Ben yokken neler olmuş bakalım.
Ben bir buçuk yaş daha büyümüşüm, kocaman olmuşumJ (17,5 yaş yeterince büyük bir yaş, öyle değil mi yoksa?)
Sonra birileri demokratik açılım sürecinden bahsetmiş. "Bizi korumak" içinde var olan birileri Eyleme katılan, demokratik hakkını savunan hamile bir kadının bebeğinin ölümüne neden olmuş."O kızın eylemde işi ne demiş." Sonucunda elle tutulur tek şey orantılı güç kullanan polisin gazeteye çıkan haberleri olmuş.
Öğrenci eylemleri artmış. Dünyada yeni bir akım başlamış diyorlar. 68 Kuşağının benzeri gibi. Yalan! Basınımız ancak "kaderdaş'larım" olan öğrencileri yumurta atarken, uzuneşek oynarken göstermiş! Güzel halkıma "böyle eylem mi olur?" demek düşmüş.
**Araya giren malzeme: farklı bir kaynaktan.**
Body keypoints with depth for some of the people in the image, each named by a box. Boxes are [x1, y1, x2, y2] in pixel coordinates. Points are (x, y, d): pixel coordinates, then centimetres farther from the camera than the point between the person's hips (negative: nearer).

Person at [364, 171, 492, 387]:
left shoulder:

Sağ olsun yabancı basın ve birkaç gazetemiz eylemde hak ararken bir öğrencinin kafasına aynı anda inen "7-8 tane cop"(!) resmini koymuş ama kimsecikler görmemiş!
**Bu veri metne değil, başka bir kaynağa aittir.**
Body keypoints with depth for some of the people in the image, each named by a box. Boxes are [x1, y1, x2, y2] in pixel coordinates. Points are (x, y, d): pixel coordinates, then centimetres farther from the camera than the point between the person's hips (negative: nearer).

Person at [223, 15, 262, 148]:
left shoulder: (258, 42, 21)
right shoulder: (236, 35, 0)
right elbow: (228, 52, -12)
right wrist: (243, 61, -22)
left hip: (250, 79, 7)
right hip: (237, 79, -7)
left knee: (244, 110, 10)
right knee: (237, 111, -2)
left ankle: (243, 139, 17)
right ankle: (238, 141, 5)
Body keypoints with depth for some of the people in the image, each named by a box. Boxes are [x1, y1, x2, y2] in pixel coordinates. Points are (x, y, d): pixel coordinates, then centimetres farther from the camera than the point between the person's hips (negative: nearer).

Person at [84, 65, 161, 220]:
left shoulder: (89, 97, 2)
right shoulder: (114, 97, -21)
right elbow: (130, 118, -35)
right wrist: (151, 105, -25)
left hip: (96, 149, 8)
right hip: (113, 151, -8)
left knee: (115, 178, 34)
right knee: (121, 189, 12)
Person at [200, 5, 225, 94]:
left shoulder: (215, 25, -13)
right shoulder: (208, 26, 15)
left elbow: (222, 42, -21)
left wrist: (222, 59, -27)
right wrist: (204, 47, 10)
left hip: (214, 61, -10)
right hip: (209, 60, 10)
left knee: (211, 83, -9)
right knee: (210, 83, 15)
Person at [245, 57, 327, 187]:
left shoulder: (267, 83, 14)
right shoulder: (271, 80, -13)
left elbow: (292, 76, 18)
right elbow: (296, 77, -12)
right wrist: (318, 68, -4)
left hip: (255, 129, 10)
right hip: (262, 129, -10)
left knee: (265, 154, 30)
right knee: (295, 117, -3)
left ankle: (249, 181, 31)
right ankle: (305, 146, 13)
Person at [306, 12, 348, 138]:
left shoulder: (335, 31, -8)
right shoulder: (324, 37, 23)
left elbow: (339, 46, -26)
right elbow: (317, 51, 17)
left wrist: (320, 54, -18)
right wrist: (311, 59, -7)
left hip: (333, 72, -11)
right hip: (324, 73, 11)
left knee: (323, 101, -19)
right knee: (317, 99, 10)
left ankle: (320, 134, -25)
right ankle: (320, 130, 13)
Gittim, gördüm. Hani bizi teğet geçen kriz vardı ya Bursa'ya da hiç uğramamış. O kadar çok uğramamış ki, eskiden dolup taşan çeyizciler, meşhur havlucular ve İskenderciler bir bir kapılarına "satılık" "kiralık" yazılarını asmış ya da süresiz olarak kapatmış. Çok şükür ülkemizde ne işsiz var, ne kriz!
Bizim ülkemizde göçen maden de hala iki işçimizin cesedi dururken, maden kazalarından hiçbir işçimiz canlı çıkamazken bir yerlerde 33 işçi yerin 700 metre altından kurtarılmış. Aman Tanrım, sihir büyü filan mı kullandı yoksa bu adamlar demişiz. İnsan hayatına değer verdikleri için gece gündüz demeden çalıştılar mı yoksa? Tabiî ki hayır, orada insan az'mış! Bizde yetmiş milyon insan var, üç beş tanesi ölse ne olurmuş!
Referandumdan "evet" çıkmış. Hayırlı olsun, ışığımız bol olsun, yüzümüz nur dolsun.
Bir silah tasarısı gelmiş meclise. Bir insan birden fazla silah alabilecekmiş! Birkaç tanesini yanında taşıyabilecekmiş! Sonra ne mi olmuş? "Sen bana niye baktın" kavgasında üç kişi öldü manşetleri artmış.
Birileri kopya çekmiş, çektirmiş. "Yandaş" medya gibi "yandaş" öğrenci topluluğu oluşturmuş. Hakkı yenen bir kısım "Benim neyim eksik sizden, bak bak bende dini bütün biriyim" derken bir kısım sokaklara dökülmüş. Sonuç olarak "yandaş" olmayan herkes avuç yalamış.
Vatanı, milleti, namusu kurtaran bir otobüs şoförümüz varmış artık. Adam haklı, burası aşna fişne yeri değil yani... Bildiğiniz Taksim-Sarıyer otobüsü. Tabelada öyle yazıyordu. Binerken baktıydım hani... O otobüs şoförü sayesinde daha ahlaklı bireyler olmuşuz hepimiz. Çok sağ olsun!
Daha neler, neler olmuş derken aklıma bir tekerleme geliyor. Az gittim uz gittim, dere tepe düz gittim, sonra döndüm baktım ki arkamı bir arpa boyu yol gitmişim... Arpayı bir de güzelce gözümüzde büyütmüşüz. Eee hadi hayırlısı... (DT/HK)
* Editörün notu: Deniz Türkeş, bianet'in en genç yazarı ama en kıdemlilerinden biri. bianet'e ilk yazısını 31 Aralık 2007'de yazdığında 14 yaşındaydı. 11. sınıfa geçene kadar yazdı. Sonra kendi deyimiyle "Dershane adı verilen korkunç bir kâbus başladı". Yaşıtlarıyla bir yarış içine girmişti. Böyle bir ortamda yazamazdı. O günleri şöyle aktardı Deniz "Korkunç diyorum çünkü gerçekten etrafındaki herkes orada olduğun süre boyunca sana 'Call of Duty' oyununda öldürülmesi gereken, yenilmesi zorunlu olan rakipler/düşmanlar gibi gösteriliyor. Ve sonrasında insancıl ilişkiler içinde mutlu olman bekleniyor. Tuhaf..." Deniz bu zorlu dönemi alnının akıyla geçti ve yeniden aramıza döndü. Hoş geldin Deniz.